Neiman chose to attend Harvard in the 1970s, he says, “because they got the most press when they shut the campus down.” But his promise as a liberal activist soon spiraled into a miasma of dismayed idealism, academic failure and a felony count of cocaine possession.

After a year at Harvard, Neiman took a leave of absence to work for the Carter campaign in 1975. But a split in the philosophy of the campaign staff caused him to become disillusioned with the political system, and lost in his academic life.

“I went there very much for politics, and once I dropped out of politics, I didn’t know what I was going to Harvard for anymore,” Neiman said. He left the school in 1979 without graduating, and it was his expired Harvard ID card that he presented to a Cambridge police officer upon his arrest three years later for possession of nearly two ounces of cocaine — enough for a felony count of possession with intent to distribute.
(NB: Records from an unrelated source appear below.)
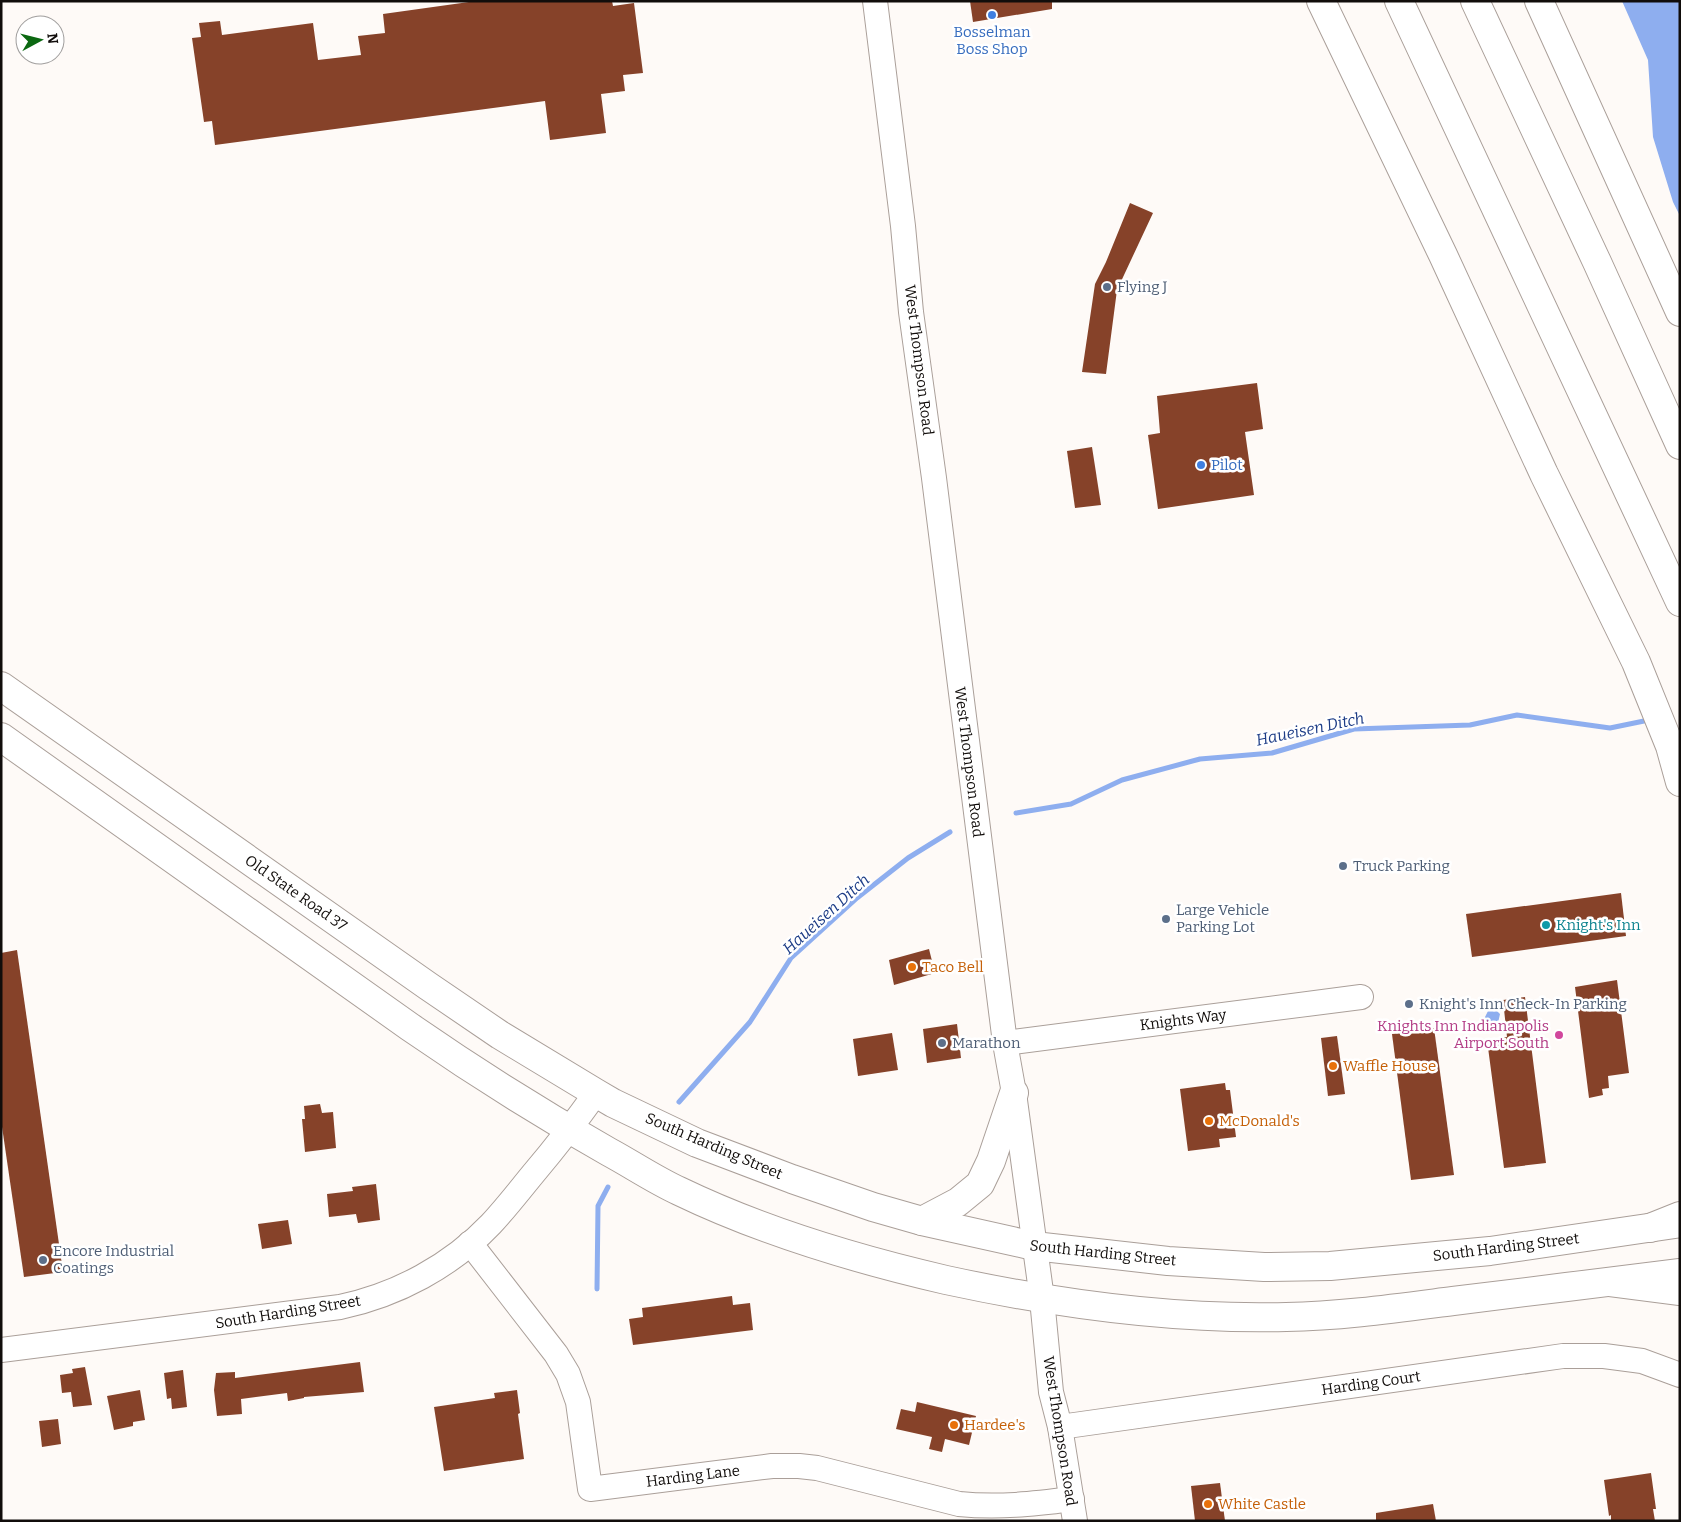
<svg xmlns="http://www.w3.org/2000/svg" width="1681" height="1522" viewBox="0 0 1681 1522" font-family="Bitter,serif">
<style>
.water{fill:#8eaeef}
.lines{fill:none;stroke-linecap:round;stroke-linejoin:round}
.stream{stroke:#8eaeef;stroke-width:5}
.building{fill:#864229}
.minor-casing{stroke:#aa9f99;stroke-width:26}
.major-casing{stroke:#aa9f99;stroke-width:30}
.highway-casing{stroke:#aa9f99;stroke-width:30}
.minor{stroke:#fff;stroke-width:24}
.major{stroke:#fff;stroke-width:28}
.highway{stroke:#fff;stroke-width:28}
.shop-dot{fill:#3f7fe0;stroke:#fff;stroke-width:2}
.service-dot{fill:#5c6f8a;stroke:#fff;stroke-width:2}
.culture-dot{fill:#0f9aa8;stroke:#fff;stroke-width:2}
.food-dot{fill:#e8710a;stroke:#fff;stroke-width:2}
.hotel-dot{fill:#d1479c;stroke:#fff;stroke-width:2}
.labels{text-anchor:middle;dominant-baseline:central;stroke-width:5;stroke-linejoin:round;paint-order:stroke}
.shop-label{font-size:15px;fill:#366cbe;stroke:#fff}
.service-label{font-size:15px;fill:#4e5e75;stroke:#fff;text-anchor:start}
.street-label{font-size:15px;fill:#110d0b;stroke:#fff}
.culture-label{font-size:15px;fill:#0d838f;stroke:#fff;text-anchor:start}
.food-label{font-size:15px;fill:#c56008;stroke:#fff;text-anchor:start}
.hotel-label{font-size:15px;fill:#b23c85;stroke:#fff;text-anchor:end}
.water-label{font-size:16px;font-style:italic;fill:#1c3c86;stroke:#fff}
</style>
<rect width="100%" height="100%" fill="#fefaf7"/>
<g class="water">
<polygon points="1622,1 1680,1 1680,216 1673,202 1653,137 1648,60"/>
<polygon points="1495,1009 1500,1014 1498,1023 1488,1031 1480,1031 1476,1027 1477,1023 1484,1019 1488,1011"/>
</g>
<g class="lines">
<g class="stream">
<polyline points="1016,813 1071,804 1122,780 1200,759 1272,753 1354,729 1470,725 1517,715 1610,728 1644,721"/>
<polyline points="679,1102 750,1022 791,958 857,898 908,858 950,832"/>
<polyline points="597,1289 598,1206 608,1187"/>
</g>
</g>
<g class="building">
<polygon points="476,1 612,1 613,6 634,3 643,73 623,75 625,91 601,94 606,133 550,140 545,101 215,145 212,121 204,122 192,38 201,37 199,23 220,21 222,35 313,23 318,60 361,55 358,36 385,33 383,14"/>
<polygon points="970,1 1052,1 1052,9 973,22"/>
<polygon points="1130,203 1153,213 1117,290 1106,374 1082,372 1095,284 1106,262"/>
<polygon points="1257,383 1263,429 1245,432 1254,495 1158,509 1148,435 1160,433 1157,396"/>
<polygon points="1092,447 1101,505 1075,508 1067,451"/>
<polygon points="1621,893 1626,936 1472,957 1466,914"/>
<polygon points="929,949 935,973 894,985 889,960"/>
<polygon points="17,950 63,1272 24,1277 1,1120 1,953"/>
<polygon points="1617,980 1629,1073 1608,1076 1609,1088 1602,1089 1603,1095 1589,1098 1575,987"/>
<polygon points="1525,997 1546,1163 1504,1168 1487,1040 1507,1037 1503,1000"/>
<polygon points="957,1024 961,1058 927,1063 923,1029"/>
<polygon points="1434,1028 1454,1175 1411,1180 1392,1034"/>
<polygon points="892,1033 898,1070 858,1076 853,1039"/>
<polygon points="1337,1036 1345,1094 1328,1096 1321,1038"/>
<polygon points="1225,1083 1226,1090 1230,1090 1236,1137 1219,1139 1220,1147 1188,1151 1180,1089"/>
<polygon points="320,1104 322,1113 333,1112 336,1148 305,1152 302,1119 305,1119 304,1106"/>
<polygon points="376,1184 380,1220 358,1223 356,1214 329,1217 327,1194 353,1191 352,1187"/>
<polygon points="288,1220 292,1244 262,1249 258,1224"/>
<polygon points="732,1296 733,1305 750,1303 753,1330 633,1345 629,1319 643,1317 642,1308"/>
<polygon points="360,1362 364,1392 304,1397 304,1398 288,1401 287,1393 241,1399 242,1414 217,1416 214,1390 216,1373 235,1372 235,1378"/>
<polygon points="85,1367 92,1405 73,1407 71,1392 62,1393 60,1375 73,1373 72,1369"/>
<polygon points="183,1370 187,1407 172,1409 171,1398 167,1399 164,1373"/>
<polygon points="140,1390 145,1420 133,1422 133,1426 114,1430 107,1396"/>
<polygon points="517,1390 520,1413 518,1414 524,1459 444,1471 434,1407 495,1398 494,1393"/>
<polygon points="917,1402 976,1416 969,1445 945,1439 942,1452 929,1449 932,1437 896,1429 901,1409 915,1412"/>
<polygon points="58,1419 61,1444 42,1447 39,1421"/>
<polygon points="1651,1473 1656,1509 1653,1509 1655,1521 1611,1521 1611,1515 1609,1516 1604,1480"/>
<polygon points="1220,1483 1225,1521 1195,1521 1191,1486"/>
<polygon points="1433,1504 1436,1521 1376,1521 1376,1513"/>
</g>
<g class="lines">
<g class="minor-casing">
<g id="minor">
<polyline points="875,1 903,226 911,312 934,478 1005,1043 1014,1093 1042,1299 1051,1392 1060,1427 1075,1521"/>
<polyline points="1005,1043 1361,997"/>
<path d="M470 1243 556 1354 568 1374 578 1402 590 1489 772 1466H799L817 1468 959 1504C998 1508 1033 1504 1072 1499"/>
<path d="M1 1350 340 1307C397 1295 451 1266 491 1224 506 1208 519 1191 533 1174 555 1148 576 1121 596 1093"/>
<polyline points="1060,1427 1563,1356 1604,1356 1642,1361 1680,1375"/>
</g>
</g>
<g class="major-casing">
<g id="major">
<polyline points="1,686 428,986 500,1035 596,1093 613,1103 697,1143 792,1179 873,1207 922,1221 1034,1246 1168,1261 1264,1267 1330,1266 1490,1251 1675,1224"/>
<path d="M1 737 410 1027C475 1072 540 1113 609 1152 633 1165 655 1180 679 1191 764 1232 855 1259 946 1280 1057 1304 1172 1320 1286 1317 1342 1316 1398 1308 1453 1301 1529 1292 1604 1282 1680 1273"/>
<polyline points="922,1221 958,1202 980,1184 991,1161 1014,1093"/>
</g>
</g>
<g class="highway-casing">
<g id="highway">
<polyline points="1321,1 1443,255 1544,474 1636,662 1670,746 1680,782"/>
<polyline points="1399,1 1680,602"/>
<polyline points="1475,1 1597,262 1680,445"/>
<polyline points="1539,1 1680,312"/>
<polyline points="1650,1228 1680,1216"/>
<polyline points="1610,1282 1680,1291"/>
</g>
</g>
<use href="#minor" class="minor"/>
<use href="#major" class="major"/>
<use href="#highway" class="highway"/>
</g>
<g class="shop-dot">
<circle cx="992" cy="15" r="5"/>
<circle cx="1201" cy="465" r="5"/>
</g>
<g class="service-dot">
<circle cx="1107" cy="287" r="5"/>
<circle cx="1343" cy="866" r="5"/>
<circle cx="1166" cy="919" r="5"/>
<circle cx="1409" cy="1004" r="5"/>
<circle cx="942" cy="1043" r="5"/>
<circle cx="43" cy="1260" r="5"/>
</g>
<circle class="culture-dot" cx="1546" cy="925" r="5"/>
<g class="food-dot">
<circle cx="912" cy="967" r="5"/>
<circle cx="1333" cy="1066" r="5"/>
<circle cx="1209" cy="1121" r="5"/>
<circle cx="954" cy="1425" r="5"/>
<circle cx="1208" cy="1504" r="5"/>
</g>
<circle class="hotel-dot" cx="1559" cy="1035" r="5"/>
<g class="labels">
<g class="shop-label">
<text x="992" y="32">Bosselman<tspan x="992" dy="17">Boss Shop</tspan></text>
<text x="1211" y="465" text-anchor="start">Pilot</text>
</g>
<g class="service-label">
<text x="1117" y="287">Flying J</text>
<text x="1353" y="866">Truck Parking</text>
<text x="1176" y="910">Large Vehicle<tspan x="1176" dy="17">Parking Lot</tspan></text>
<text x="1419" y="1004">Knight's Inn Check-In Parking</text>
<text x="952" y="1043">Marathon</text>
<text x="53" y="1251">Encore Industrial<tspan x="53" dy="17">Coatings</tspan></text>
</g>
<g class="street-label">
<text transform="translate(919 360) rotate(83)">West Thompson Road</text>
<text transform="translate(969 762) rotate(83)">West Thompson Road</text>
<text transform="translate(296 893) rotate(35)">Old State Road 37</text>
<text transform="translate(1183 1020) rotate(-7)">Knights Way</text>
<text transform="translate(714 1146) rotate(23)">South Harding Street</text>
<text transform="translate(1506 1247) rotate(-7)">South Harding Street</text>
<text transform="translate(1103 1253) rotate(6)">South Harding Street</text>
<text transform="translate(288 1312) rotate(-9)">South Harding Street</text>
<text transform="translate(1371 1383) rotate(-8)">Harding Court</text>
<text transform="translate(1060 1431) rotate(81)">West Thompson Road</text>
<text transform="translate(693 1476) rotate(-7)">Harding Lane</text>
</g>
<g class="culture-label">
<text x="1556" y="925">Knight's Inn</text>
</g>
<g class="food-label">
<text x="922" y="967">Taco Bell</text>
<text x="1343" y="1066">Waffle House</text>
<text x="1219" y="1121">McDonald's</text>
<text x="964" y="1425">Hardee's</text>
<text x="1218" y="1504">White Castle</text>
</g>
<g class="hotel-label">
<text x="1549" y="1026">Knights Inn Indianapolis<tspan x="1549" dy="17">Airport South</tspan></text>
</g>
<g class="water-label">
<text transform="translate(1310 729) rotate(-12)">Haueisen Ditch</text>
<text transform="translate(826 914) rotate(-42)">Haueisen Ditch</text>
</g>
</g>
<rect width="1681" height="1522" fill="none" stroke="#110d0b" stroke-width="5"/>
<g transform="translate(40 40) rotate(83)"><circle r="24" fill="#ffffff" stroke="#a09e9d"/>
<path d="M0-4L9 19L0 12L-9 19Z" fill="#0b6811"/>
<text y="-8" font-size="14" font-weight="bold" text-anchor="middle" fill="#110d0b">N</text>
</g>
</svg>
Neiman was sentenced to serve six months of a 30-month sentence, but with his attorney working on an appeal, managed to make bail after just a week of imprisonment. Although that appeal was ultimately denied in 1986, by then Neiman had gotten clean and started a successful business in the roofing trade. A judge suspended the prison time remaining from his first sentence, keeping him in business and out of prison. Life on the edge became life on the roof, and he turned his attention to raising his family in buttoned-down Newton, Mass.

Asked why he would decide to start a company like No Sweat after so many years of working as a quiet businessman, Neiman looks back at his family and the examples they set.

“I wanted to show my kids that it mattered what they did as ordinary people — that ordinary people would and could make a difference,” he said. “I started thinking about it a lot in 2000. My uncle was dying, and he was an ordinary man who’d done extraordinary things. My mother is the same. I believe in the ability of ordinary people to do extraordinary things, and I asked myself, how do I show it to my children?”

Neiman said he believes the variety of his experiences has afforded him an understanding about class in America that most CEOs lack, and that is what’s keeping him working to produce his clothes at union-only shops.

“My story is a story of someone who knows all the different elements of class in America well or better than anybody possibly could,” he said. “I’ve been to Harvard and I’ve been to jail. I’ve hitchhiked across America in the cab of a teamster and I’ve ridden in a limo with the next president of the United States. That knowledge of class I think matters a lot, and it’s both brought me to this project and brought a perspective to this project that’s a little different. I don’t have the ‘noblesse oblige’ of a rich liberal. I know that nobody is going to save working people other than working people themselves.”